= Ursula Zollenkopf =

German classical contralto singer

Ursula Zollenkopf is a German classical contralto singer. A member of the NDR Chor based in Hamburg, she appeared as a soloist in opera and concert, including premieres of contemporary music such as Stravinsky's Threni and Schoenberg's Moses und Aron.

== Career ==
Zollenkopf was a member of the choir of the German broadcaster Nordwestdeutscher Rundfunk (NWDR Chor, later the NDR Chor). In the 1950s, she appeared in solo operatic parts with the choir and NWDR orchestra conducted by Wilhelm Schüchter. These included Lady Pamela in Auber's Fra Diavolo in 1954, alongside Wilma Lipp, Rudolf Schock and James Pease; and in 1955 as Benjamin in Méhul's Joseph, with Libero de Luca in the title role. She performed as the alto soloist in a series of Bach cantatas, with members of the NDR Chor and the Hamburger Rundfunkorchester conducted by Max Thurn, for example the Easter cantata Erfreut euch, ihr Herzen, BWV 66, in 1957.
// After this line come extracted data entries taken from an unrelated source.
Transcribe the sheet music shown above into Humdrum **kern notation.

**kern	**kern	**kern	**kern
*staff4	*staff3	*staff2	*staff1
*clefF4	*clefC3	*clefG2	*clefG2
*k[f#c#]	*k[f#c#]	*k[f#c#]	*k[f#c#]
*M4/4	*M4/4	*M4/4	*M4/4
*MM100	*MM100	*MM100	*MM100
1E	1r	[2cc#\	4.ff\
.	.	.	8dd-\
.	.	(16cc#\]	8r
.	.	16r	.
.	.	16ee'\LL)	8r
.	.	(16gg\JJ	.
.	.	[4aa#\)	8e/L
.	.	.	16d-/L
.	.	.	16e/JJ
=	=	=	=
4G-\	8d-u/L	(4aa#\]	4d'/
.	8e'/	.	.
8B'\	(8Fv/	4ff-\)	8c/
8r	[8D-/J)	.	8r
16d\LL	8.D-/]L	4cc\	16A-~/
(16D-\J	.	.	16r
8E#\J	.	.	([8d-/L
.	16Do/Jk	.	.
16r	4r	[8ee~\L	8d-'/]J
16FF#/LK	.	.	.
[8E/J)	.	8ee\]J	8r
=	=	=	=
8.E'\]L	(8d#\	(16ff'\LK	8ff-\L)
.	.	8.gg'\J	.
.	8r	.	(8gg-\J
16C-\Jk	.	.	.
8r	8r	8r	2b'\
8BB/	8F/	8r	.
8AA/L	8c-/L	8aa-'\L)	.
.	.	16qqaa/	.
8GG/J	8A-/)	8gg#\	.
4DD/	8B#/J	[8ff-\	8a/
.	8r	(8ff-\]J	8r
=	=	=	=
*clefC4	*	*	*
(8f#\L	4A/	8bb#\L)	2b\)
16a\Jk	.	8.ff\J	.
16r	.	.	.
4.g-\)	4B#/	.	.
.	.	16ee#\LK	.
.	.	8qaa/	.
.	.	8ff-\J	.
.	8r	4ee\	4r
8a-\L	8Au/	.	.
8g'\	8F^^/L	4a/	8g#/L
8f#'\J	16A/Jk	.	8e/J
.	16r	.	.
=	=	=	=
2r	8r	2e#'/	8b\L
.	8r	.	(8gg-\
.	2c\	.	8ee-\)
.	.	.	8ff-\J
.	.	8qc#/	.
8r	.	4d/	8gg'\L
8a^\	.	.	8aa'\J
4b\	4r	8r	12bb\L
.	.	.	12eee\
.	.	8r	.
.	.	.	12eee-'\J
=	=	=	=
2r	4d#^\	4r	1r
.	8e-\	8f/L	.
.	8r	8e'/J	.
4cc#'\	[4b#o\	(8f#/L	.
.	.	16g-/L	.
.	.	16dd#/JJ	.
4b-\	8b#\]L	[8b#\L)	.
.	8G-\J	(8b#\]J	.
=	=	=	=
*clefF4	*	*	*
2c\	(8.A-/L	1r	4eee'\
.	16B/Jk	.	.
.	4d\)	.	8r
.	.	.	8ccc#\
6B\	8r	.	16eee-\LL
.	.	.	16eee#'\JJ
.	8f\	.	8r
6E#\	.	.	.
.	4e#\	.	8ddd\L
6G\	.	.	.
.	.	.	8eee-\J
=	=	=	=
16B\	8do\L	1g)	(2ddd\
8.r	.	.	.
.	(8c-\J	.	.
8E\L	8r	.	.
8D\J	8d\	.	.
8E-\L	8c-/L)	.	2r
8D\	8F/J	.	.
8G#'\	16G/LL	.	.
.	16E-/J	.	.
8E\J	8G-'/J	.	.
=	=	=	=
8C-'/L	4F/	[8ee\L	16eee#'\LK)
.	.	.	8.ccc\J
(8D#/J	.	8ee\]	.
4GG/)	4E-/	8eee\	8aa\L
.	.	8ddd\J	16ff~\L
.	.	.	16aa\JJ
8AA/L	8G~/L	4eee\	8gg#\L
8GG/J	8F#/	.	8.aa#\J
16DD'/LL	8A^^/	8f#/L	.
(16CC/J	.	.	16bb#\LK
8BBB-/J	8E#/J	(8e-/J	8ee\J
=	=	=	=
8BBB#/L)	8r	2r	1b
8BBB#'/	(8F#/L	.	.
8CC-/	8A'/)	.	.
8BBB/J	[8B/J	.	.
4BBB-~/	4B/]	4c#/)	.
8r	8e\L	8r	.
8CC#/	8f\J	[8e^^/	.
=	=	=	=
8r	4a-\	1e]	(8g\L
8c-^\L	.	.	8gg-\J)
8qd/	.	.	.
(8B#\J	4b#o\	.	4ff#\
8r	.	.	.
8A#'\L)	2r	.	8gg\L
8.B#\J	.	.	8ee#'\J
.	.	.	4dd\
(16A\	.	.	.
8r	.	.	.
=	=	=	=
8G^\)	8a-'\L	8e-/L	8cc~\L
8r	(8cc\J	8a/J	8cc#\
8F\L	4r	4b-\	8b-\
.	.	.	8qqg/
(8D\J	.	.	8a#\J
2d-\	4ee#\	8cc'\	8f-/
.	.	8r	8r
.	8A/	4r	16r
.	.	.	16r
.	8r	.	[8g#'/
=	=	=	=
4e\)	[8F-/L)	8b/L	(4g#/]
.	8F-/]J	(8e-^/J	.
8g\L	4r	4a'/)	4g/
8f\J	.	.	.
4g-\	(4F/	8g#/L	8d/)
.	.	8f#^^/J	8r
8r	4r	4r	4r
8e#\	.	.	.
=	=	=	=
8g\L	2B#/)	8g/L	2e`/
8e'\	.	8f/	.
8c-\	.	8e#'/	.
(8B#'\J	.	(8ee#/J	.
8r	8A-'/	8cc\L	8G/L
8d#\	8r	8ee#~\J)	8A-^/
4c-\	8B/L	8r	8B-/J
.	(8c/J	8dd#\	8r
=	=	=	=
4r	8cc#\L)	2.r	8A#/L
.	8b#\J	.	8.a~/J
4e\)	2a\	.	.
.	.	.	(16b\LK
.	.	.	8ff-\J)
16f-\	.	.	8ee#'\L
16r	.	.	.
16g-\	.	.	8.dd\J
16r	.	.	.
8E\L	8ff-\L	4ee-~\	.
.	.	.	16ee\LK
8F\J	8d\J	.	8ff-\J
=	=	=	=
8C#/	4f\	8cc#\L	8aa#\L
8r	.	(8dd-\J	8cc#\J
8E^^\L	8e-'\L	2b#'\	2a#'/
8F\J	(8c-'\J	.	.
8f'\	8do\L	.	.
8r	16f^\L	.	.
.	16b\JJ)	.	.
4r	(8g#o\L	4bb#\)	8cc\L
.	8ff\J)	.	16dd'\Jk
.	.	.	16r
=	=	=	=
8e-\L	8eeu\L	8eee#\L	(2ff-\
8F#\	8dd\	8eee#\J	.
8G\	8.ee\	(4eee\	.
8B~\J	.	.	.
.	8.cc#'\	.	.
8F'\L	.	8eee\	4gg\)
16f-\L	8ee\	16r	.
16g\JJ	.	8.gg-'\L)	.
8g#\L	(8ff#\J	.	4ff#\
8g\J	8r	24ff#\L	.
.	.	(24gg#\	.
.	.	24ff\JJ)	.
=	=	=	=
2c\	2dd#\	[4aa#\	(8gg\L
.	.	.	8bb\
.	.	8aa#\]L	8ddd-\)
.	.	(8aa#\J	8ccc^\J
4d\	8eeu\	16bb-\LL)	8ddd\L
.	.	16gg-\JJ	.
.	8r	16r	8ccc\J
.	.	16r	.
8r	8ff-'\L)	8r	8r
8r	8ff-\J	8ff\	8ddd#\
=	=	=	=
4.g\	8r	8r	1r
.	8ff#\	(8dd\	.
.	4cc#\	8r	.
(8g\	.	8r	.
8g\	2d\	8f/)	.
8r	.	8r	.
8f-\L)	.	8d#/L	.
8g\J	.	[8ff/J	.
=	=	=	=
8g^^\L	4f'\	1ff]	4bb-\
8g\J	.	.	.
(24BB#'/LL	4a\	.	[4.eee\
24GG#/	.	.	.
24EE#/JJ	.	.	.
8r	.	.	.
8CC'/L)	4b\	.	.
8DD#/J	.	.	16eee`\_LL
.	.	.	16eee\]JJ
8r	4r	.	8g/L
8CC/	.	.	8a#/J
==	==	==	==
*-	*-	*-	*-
Zollenkopf appeared in the role of the mother in the premiere of Hans Werner Henze's radio opera Ein Landarzt in 1951. She sang as a soloist and in the choir at the première of Arnold Schoenberg's unfinished opera Moses und Aron at the Musikhalle Hamburg on 12 March 1954. Hans Rosbaud conducted the choirs and orchestra of the NWDR, with Hans Herbert Fiedler in the speaking role of Moses and Helmut Krebs as Aron. She appeared as a soloist and in choir in Stravinsky's Threni at the hall of the Scuola Grande di San Rocco in Venice on 23 September 1958, where the composer conducted the NDR Chor and the NDR Sinfonieorchester, with soloists Jeanne Deroubaix, Hugues Cuénod, Richard Robinson, Charles Scharbach and Robert Oliver.

She appeared as a soloist in various choral concerts, such as Bach's Mass in B minor and Christmas Oratorio (1961), his St Matthew Passion (1967) and St John Passion (1968) in Bonn with the choir and chamber orchestra of the Bonner Bach Gemeinschaft (Bonn Bach society), conducted by Gustav Classens. With the Itzehoer Konzertchor, she sang in Handel's Messiah, conducted by Otto Spreckelsen at St. Laurentii, Itzehoe, in 1963, among others.

She participated in the Internationale Ferienkurse für Neue Musik in Darmstadt in 1964, performing in Golem, subtitled Polemic for nine singers (1962) by Hans G. Helms, conducted by Fred Barth. In 1959 she recorded the alto part of Beethoven's Ninth Symphony with Ingeborg Wenglor, Hans-Joachim Rotzsch, and Theo Adam, choir of Radio Leipzig (now MDR Chor) and the Gewandhausorchester conducted by Franz Konwitschny.